In the Gulf of Mexico such piles are not seen to be a problem because the Gulf is such a dynamic environment. Thanks to the large continental shelf and high volume of hurricanes and other tropical storms, cuttings piles do not stay in place long enough to do damage. Also, deepwater fields have the advantage of forcing cuttings to fall for 5-8 hours before reaching the sea floor, by which time they are so dispersed that piles do not occur. What happens to these cuttings is an environmental questions that is still being debated.

Simulation models have attempted to nail down where these cuttings end up. One study by the Bedford Institute of Oceanography in Nova Scotia, Canada resulted in a model that could predict the size and thickness of cuttings piles resulting from the discharge of oil-based muds.

In this study the size and horizontal displacement of the cuttings pile was directly proportional to the water depth. While other models account for such factors as current action and settling velocity, none took in to account the environmental impact of "washing" that affects cuttings as they fall through the water column.

If it takes cuttings eight or more hours to fall to the sea floor, then it is reasonable to assume, depending on the size of the cutting, that some of the mud will be washed away as it falls. If sea water penetrates the shale surface before the cuttings reach the sea floor then dispersion will begin. Once this occurs, the particulate size will be reduced to a point that the formation of a cuttings pile will be unlikely.

To this end, synthetics-based muds have a much lower dilution rate or volume than water-based muds due to their inhibitive nature. This means fewer cuttings will be dispersed into the fluid which in turn offers better wellbore stability, fewer washouts, and more stable fluid properties.

These traits mean less of the synthetics-based fluids will need to be discharged into the sea because most of the fluid can be reconditioned. From the standpoint of pull-through effects, these higher dilution rates of water-based muds mean more chemicals need to be transported to the rig, an environmental concern in itself.

Because many of the deepwater theaters are virgin to oil exploration and development, Friedheim said the industry is in a position to help establish environmental compliance and responsibility. In choosing a mud system, Friedheim said an operator must consider commercial, performance, and environmental issues.

In the Gulf of Mexico, the focus has been on regulating the "static sheen" created by cuttings, as a way to determine if there are hydrocarbons on the water surface, and tests on mysid shrimp to determine the toxicity of cuttings. While synthetics seem to perform well in both if these areas, it is not clear if the US Environmental Protection Agency will apply these tests to synthetics.

The agency is in the process of re-issuing discharge permits, something it does every five years. While the old permits did not list synthetics, the new permits will divide muds into four categories: water-based, oil-based, enhanced mineral oil-based, and synthetic.

These new permits were scheduled for issue in November of 1997, but have been delayed.
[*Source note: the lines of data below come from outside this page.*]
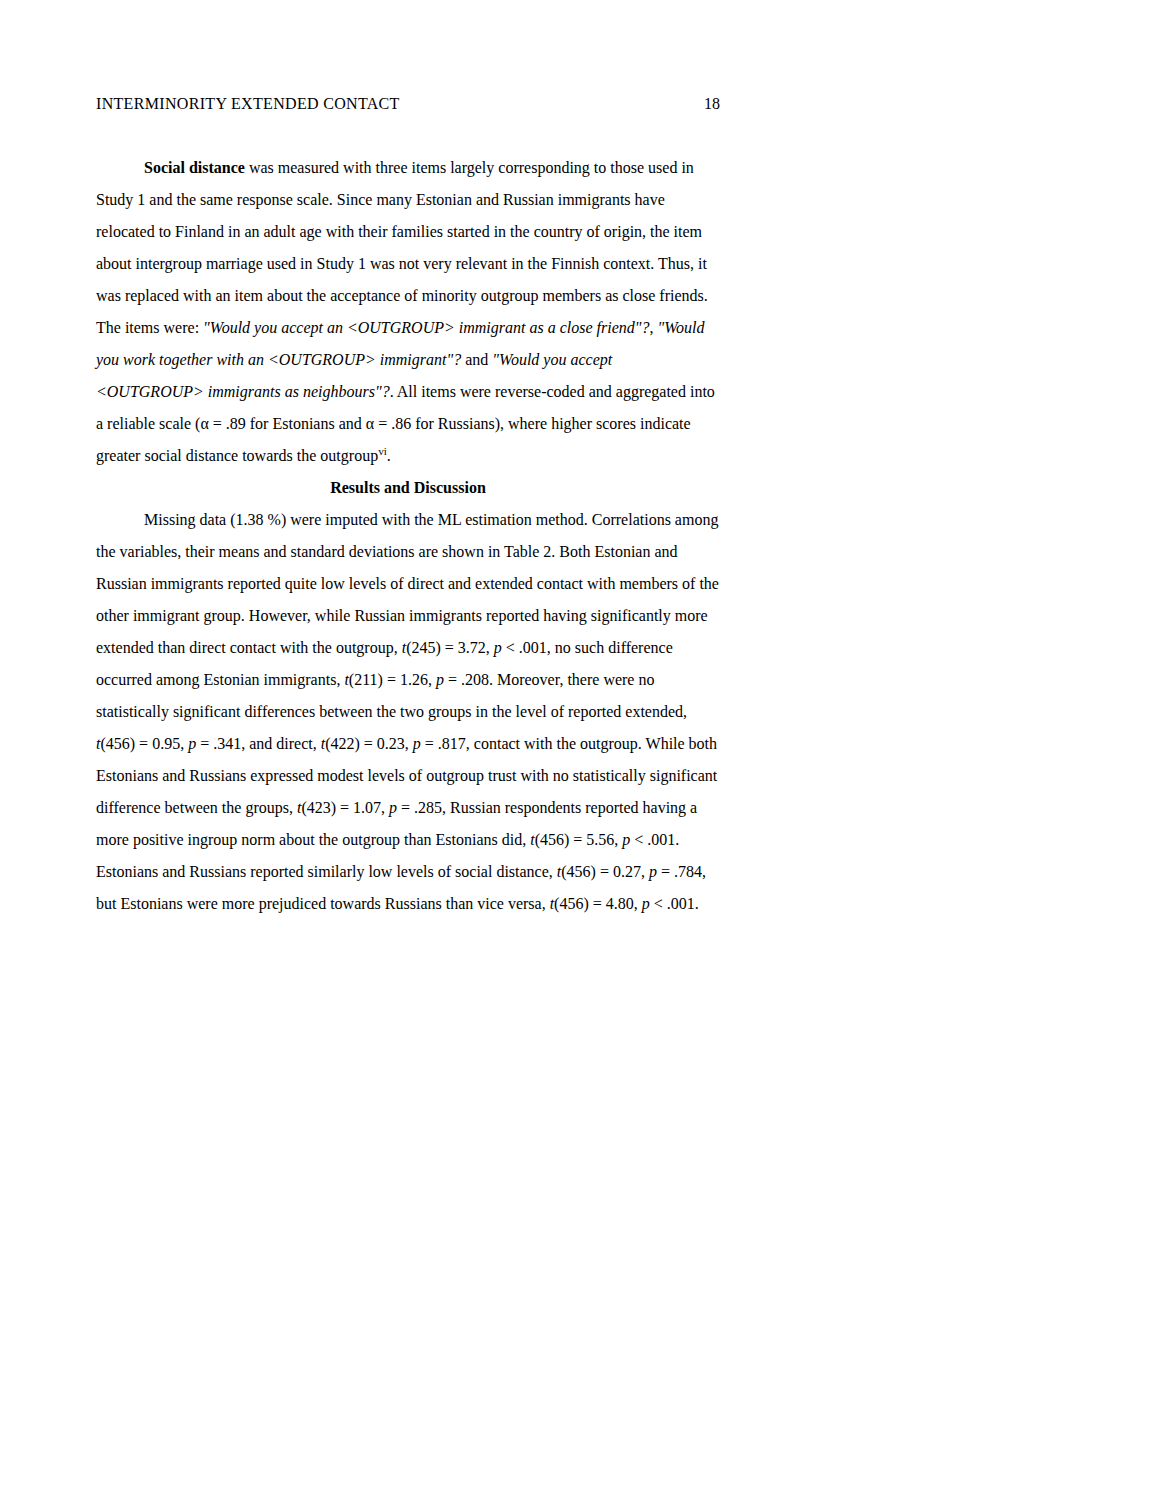INTERMINORITY EXTENDED CONTACT 18
Social distance was measured with three items largely corresponding to those used in Study 1 and the same response scale. Since many Estonian and Russian immigrants have relocated to Finland in an adult age with their families started in the country of origin, the item about intergroup marriage used in Study 1 was not very relevant in the Finnish context. Thus, it was replaced with an item about the acceptance of minority outgroup members as close friends. The items were: "Would you accept an <OUTGROUP> immigrant as a close friend"?, "Would you work together with an <OUTGROUP> immigrant"? and "Would you accept <OUTGROUP> immigrants as neighbours"?. All items were reverse-coded and aggregated into a reliable scale (α = .89 for Estonians and α = .86 for Russians), where higher scores indicate greater social distance towards the outgroupvi.
Results and Discussion
Missing data (1.38 %) were imputed with the ML estimation method. Correlations among the variables, their means and standard deviations are shown in Table 2. Both Estonian and Russian immigrants reported quite low levels of direct and extended contact with members of the other immigrant group. However, while Russian immigrants reported having significantly more extended than direct contact with the outgroup, t(245) = 3.72, p < .001, no such difference occurred among Estonian immigrants, t(211) = 1.26, p = .208. Moreover, there were no statistically significant differences between the two groups in the level of reported extended, t(456) = 0.95, p = .341, and direct, t(422) = 0.23, p = .817, contact with the outgroup. While both Estonians and Russians expressed modest levels of outgroup trust with no statistically significant difference between the groups, t(423) = 1.07, p = .285, Russian respondents reported having a more positive ingroup norm about the outgroup than Estonians did, t(456) = 5.56, p < .001. Estonians and Russians reported similarly low levels of social distance, t(456) = 0.27, p = .784, but Estonians were more prejudiced towards Russians than vice versa, t(456) = 4.80, p < .001.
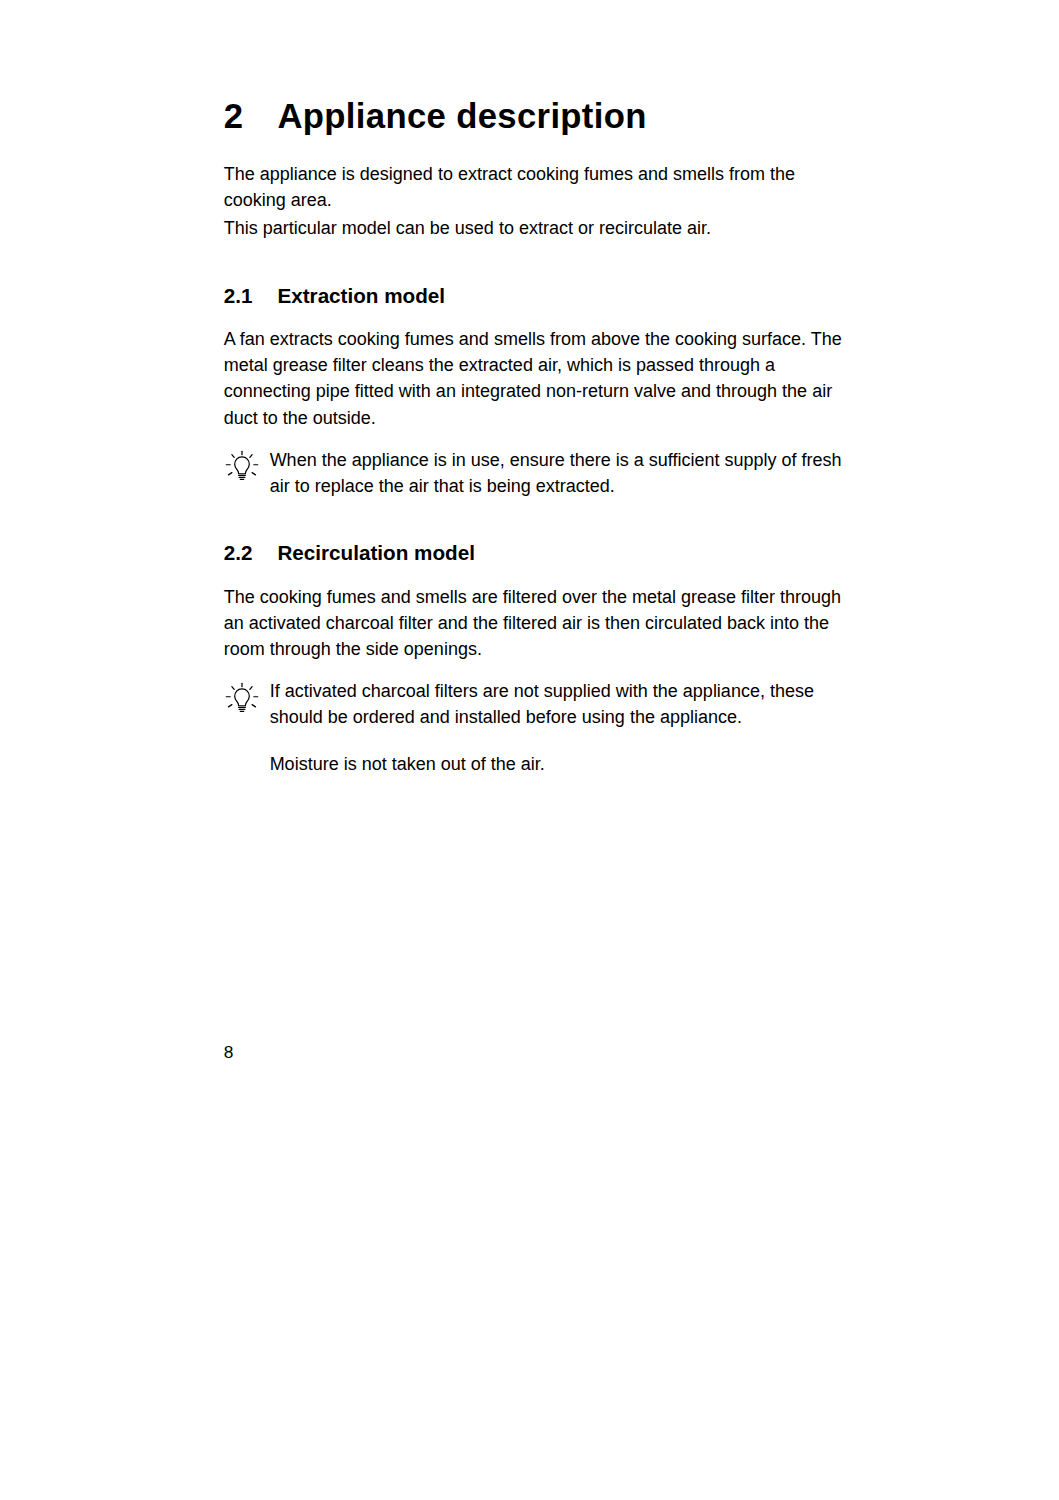2 Appliance description
The appliance is designed to extract cooking fumes and smells from the cooking area.
This particular model can be used to extract or recirculate air.
2.1 Extraction model
A fan extracts cooking fumes and smells from above the cooking surface. The metal grease filter cleans the extracted air, which is passed through a connecting pipe fitted with an integrated non-return valve and through the air duct to the outside.
When the appliance is in use, ensure there is a sufficient supply of fresh air to replace the air that is being extracted.
2.2 Recirculation model
The cooking fumes and smells are filtered over the metal grease filter through an activated charcoal filter and the filtered air is then circulated back into the room through the side openings.
If activated charcoal filters are not supplied with the appliance, these should be ordered and installed before using the appliance.
Moisture is not taken out of the air.
8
The industry is awaiting this new issue to see what tests will apply to the synthetics. Regardless of the specifics in the Gulf of Mexico, it is clear that simply listing synthetics on the new permits has opened the door to further environmental regulation. While Friedheim said this was inevitable, it does not mean the Gulf of Mexico will go the same way as the UK North Sea.

In anticipation of this increased regulation, the industry is already busy both offering new methods of testing synthetics and performing studies to determine the environmental impact of different fluids. The increase in regulation is a global phenomenon. Even in areas such as offshore West Africa, where regulation has been relatively relaxed, there are signs that changes are coming.